Real GDP contracted at a rate of 0.1% on an annual rate last quarter. The weakness was driven by a 22% annualized drop in defense spending and a decrease in the rate of inventory building. When you factor out the fiscal cliff induced decline in defense spending the economy actually showed strong growth. The decrease in inventory accumulation actually means that producers will not have to pullback as much on production should we see consumer spending slow.

The ADP employment report showed that private payrolls increased 192,000 in January. This level exceeded analyst expectations.

The Fed did announce that they will continue to aggressively buy mortgage backed and Treasury bonds. They did not change their stance of the duration of the program. They will remain accommodative at the current pace, at least, until they see unemployment in the 6.5% range and as long as inflation remains subdued.

Commodities traded higher from the open today. Crude, copper, precious metals and natural gas all traded higher. Gold close higher by 0.78% and silver closed higher by just more than 2%. Base metals moved higher as copper rose by 1.6%. Crude traded higher by 0.50% and natural gas reversed trend and moved higher by 2.5%.

Financials were lower on the day with the bank index ending roughly flat. REIT related financials were the leaders to the downside in the space. Capital markets related names, like Morgan Stanley, traded higher on the day.

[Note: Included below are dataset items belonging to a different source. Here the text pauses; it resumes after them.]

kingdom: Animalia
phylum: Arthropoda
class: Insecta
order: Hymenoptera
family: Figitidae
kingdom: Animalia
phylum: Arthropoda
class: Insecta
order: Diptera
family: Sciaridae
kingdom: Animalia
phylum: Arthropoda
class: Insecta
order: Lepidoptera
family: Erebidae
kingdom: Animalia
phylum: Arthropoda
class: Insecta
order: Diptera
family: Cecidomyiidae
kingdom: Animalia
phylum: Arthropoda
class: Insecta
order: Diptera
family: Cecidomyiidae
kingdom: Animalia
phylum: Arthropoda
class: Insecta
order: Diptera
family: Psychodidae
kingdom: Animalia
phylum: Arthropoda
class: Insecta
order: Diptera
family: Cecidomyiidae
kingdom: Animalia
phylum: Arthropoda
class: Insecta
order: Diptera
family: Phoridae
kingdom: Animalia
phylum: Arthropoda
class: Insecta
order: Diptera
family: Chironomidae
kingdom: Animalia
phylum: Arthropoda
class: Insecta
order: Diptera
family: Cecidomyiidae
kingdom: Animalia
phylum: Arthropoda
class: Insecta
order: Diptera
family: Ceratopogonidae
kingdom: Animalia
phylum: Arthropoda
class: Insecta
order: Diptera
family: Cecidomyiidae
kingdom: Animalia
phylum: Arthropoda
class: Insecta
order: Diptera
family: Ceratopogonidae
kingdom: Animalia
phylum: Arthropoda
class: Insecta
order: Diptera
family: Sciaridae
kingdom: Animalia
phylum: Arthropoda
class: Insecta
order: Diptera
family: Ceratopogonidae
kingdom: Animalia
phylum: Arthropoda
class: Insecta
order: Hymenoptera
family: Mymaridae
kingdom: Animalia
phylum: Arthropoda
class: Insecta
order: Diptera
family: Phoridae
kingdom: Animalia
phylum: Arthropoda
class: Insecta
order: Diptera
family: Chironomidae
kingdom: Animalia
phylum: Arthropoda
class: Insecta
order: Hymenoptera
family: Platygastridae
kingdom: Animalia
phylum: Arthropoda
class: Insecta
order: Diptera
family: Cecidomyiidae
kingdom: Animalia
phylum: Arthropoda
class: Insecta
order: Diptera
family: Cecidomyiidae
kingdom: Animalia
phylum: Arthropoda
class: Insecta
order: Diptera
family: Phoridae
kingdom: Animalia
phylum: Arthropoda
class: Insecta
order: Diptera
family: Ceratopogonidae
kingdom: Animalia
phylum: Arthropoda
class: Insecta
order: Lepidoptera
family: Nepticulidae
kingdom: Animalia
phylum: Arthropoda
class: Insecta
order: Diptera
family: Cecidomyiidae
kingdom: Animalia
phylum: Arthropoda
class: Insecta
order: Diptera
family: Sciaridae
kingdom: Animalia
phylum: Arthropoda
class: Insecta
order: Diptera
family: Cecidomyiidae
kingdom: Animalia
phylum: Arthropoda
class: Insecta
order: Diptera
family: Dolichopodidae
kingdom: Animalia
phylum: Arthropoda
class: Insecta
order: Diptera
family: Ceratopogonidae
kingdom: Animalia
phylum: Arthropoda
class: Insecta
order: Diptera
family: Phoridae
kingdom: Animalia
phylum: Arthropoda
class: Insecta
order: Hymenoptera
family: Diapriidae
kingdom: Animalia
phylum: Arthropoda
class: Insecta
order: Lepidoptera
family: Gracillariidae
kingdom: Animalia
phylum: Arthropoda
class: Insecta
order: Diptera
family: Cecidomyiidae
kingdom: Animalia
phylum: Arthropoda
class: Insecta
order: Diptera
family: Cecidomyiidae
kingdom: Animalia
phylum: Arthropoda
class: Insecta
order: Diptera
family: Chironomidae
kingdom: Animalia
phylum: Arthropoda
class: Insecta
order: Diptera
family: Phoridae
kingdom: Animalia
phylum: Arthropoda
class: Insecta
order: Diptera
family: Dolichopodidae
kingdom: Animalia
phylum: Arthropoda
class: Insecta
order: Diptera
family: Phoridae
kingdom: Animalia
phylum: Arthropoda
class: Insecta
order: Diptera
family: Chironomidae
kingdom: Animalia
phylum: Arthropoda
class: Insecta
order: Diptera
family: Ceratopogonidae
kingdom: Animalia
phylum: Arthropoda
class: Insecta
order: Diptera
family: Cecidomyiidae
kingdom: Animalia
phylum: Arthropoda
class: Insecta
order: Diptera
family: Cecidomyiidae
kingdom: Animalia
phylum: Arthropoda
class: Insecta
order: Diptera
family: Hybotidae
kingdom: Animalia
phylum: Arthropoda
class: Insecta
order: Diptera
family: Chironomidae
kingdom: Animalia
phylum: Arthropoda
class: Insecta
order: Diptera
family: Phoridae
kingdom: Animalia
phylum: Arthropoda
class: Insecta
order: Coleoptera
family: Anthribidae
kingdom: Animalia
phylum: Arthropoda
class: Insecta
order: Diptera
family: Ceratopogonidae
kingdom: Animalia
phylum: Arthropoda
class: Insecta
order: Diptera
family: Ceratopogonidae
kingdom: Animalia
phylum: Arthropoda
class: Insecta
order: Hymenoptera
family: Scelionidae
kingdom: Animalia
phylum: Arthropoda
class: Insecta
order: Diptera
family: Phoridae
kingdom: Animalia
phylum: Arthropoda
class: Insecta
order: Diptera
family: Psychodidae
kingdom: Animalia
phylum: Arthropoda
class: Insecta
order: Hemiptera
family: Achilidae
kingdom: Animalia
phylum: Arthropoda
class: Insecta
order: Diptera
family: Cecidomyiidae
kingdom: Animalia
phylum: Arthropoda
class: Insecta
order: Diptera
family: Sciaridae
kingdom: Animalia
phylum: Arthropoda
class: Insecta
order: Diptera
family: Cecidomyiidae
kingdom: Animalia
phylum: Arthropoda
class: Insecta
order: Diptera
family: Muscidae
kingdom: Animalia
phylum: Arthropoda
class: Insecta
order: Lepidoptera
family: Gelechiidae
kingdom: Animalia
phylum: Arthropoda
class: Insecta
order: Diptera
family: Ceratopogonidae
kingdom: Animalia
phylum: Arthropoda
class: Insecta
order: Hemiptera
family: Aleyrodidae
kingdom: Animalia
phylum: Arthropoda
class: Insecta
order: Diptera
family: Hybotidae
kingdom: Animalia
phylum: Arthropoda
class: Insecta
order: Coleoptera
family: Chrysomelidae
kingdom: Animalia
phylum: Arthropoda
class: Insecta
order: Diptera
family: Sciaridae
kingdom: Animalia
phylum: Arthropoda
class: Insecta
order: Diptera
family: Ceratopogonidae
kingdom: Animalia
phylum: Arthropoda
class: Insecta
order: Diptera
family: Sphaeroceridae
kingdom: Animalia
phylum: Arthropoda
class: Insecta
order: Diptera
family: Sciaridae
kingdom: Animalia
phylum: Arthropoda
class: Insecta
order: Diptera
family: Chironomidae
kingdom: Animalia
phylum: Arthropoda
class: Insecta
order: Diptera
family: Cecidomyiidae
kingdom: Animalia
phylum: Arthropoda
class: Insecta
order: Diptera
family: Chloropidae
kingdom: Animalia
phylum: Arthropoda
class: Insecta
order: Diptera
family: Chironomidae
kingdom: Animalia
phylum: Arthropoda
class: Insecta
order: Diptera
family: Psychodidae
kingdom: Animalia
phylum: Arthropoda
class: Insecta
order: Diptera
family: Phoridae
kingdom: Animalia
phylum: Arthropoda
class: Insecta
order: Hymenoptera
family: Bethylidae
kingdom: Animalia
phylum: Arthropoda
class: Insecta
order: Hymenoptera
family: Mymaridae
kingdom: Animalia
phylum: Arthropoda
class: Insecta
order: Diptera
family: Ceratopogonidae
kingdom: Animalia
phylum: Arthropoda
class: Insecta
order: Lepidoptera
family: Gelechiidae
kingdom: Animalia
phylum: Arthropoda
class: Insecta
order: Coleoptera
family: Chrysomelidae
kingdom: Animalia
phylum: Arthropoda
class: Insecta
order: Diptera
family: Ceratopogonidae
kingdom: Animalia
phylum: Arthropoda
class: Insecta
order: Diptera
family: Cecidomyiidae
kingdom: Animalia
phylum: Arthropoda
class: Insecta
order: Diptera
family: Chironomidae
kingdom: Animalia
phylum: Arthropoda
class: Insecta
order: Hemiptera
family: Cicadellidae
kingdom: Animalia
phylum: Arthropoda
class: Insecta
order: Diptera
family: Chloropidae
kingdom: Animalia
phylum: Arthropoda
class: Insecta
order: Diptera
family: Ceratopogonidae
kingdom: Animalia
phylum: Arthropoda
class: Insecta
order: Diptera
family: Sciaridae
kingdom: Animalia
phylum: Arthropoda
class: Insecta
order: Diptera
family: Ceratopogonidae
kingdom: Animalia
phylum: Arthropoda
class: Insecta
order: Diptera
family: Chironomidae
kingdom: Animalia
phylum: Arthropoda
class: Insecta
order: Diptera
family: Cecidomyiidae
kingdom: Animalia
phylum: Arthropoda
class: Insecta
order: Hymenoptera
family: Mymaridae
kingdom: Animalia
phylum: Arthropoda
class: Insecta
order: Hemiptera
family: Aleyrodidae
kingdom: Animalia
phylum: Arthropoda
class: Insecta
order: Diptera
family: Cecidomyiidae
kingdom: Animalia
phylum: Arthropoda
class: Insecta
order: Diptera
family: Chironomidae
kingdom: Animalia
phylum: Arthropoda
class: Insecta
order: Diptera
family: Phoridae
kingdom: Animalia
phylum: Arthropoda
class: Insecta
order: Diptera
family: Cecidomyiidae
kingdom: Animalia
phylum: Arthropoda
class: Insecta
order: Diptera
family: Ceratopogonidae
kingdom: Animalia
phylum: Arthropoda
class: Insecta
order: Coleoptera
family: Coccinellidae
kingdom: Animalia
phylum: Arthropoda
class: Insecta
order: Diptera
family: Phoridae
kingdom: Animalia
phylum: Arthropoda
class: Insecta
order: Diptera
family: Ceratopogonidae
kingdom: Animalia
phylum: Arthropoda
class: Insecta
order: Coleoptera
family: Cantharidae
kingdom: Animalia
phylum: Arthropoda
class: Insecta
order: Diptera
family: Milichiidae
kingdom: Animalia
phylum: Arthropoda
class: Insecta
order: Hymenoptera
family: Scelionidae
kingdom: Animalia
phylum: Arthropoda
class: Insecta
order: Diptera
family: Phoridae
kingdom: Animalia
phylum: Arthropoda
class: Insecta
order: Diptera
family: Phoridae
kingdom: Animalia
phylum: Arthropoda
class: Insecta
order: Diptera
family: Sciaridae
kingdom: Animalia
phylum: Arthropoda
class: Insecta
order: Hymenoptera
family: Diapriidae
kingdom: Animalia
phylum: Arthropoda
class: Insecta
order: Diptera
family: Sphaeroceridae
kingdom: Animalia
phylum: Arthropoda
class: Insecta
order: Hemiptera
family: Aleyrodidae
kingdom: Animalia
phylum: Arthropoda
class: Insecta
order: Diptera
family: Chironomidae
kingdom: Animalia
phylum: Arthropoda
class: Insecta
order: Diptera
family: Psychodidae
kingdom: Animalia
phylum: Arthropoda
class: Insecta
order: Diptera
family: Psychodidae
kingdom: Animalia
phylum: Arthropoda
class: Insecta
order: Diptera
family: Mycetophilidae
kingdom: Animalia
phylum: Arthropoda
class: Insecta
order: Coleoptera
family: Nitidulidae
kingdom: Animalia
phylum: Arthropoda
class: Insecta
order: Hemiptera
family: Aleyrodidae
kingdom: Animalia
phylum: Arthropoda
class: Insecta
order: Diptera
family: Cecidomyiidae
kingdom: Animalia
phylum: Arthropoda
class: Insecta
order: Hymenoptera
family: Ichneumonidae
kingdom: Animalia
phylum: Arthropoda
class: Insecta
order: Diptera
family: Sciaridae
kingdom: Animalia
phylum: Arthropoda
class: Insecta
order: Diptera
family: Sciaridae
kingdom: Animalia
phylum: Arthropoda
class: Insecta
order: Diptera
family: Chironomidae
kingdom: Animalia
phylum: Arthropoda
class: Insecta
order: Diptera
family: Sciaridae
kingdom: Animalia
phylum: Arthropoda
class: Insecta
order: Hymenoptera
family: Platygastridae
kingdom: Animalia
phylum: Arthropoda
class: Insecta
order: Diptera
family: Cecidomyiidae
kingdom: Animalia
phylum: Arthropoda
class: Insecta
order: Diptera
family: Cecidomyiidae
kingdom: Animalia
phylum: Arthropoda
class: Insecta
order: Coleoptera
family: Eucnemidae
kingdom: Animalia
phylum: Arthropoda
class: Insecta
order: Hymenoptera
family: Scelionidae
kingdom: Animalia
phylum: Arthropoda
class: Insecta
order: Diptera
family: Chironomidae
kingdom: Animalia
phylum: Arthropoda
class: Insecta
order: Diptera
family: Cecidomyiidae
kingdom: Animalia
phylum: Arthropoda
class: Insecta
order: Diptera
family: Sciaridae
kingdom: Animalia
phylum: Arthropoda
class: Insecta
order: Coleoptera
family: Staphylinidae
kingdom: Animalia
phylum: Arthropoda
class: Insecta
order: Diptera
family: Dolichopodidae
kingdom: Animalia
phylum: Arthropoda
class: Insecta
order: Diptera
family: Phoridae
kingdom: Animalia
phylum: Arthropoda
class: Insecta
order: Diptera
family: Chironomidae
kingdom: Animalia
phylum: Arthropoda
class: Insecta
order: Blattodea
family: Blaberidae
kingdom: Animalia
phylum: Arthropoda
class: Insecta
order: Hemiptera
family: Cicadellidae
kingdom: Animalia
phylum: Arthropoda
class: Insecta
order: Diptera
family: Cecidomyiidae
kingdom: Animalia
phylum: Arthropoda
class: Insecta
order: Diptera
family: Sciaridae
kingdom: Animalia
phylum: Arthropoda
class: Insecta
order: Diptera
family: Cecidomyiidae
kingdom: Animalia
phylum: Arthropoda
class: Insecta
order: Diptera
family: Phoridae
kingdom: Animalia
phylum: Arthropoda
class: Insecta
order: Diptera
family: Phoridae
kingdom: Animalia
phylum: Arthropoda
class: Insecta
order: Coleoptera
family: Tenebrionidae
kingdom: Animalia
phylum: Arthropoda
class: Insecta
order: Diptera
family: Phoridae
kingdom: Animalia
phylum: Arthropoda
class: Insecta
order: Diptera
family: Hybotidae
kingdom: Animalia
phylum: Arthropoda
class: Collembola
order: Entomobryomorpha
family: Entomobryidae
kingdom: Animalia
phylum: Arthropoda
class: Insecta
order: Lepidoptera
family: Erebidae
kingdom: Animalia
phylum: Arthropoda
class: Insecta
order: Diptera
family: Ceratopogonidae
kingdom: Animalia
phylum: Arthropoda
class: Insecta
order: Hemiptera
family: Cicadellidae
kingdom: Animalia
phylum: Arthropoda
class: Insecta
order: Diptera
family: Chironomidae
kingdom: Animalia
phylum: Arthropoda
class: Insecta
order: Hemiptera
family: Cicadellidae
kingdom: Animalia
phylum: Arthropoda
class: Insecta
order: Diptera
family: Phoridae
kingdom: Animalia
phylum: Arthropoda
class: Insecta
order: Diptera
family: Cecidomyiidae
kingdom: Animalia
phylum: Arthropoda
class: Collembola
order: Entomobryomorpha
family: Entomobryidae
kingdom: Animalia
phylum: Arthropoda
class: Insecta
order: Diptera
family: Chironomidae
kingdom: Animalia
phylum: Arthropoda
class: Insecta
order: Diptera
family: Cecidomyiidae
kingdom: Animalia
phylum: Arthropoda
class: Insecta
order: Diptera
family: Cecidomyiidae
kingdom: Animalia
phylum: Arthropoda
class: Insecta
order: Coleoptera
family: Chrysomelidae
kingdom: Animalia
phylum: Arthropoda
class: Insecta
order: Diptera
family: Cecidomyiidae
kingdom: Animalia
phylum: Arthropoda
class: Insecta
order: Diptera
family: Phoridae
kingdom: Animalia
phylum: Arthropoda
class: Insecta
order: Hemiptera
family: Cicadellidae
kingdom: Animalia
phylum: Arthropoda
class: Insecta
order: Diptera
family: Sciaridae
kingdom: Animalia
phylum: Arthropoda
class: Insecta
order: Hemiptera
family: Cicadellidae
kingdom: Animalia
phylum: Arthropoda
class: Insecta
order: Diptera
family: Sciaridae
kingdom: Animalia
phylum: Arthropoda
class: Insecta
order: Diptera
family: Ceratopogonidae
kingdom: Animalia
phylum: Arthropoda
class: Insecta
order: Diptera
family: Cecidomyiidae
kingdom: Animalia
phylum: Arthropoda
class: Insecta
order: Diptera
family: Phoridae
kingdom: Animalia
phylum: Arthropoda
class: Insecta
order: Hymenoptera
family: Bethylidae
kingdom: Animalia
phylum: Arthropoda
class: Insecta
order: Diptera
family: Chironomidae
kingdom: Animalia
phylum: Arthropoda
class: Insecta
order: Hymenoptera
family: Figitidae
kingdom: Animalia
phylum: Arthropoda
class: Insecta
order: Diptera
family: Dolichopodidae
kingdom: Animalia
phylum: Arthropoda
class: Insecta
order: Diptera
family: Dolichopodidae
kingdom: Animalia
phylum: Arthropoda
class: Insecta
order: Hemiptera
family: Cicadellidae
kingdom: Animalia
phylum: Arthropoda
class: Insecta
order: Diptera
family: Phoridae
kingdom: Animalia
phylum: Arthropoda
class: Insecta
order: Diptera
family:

Homebuilders have been huge winners over the past several months. There was a large spike in the industry group yesterday after much better than expected earnings from some leaders in the space. The market was disappointed in some earnings releases in the area today. The reports did not exceed expectations to the extent that other companies have recently. Homebuilders sold off as investors used the earnings announcements and the recent run higher as a reason to take some profits.

Weakness in steels and chemical names hurt the materials sector today. Several steel names released earnings numbers that didn't entice any new buying.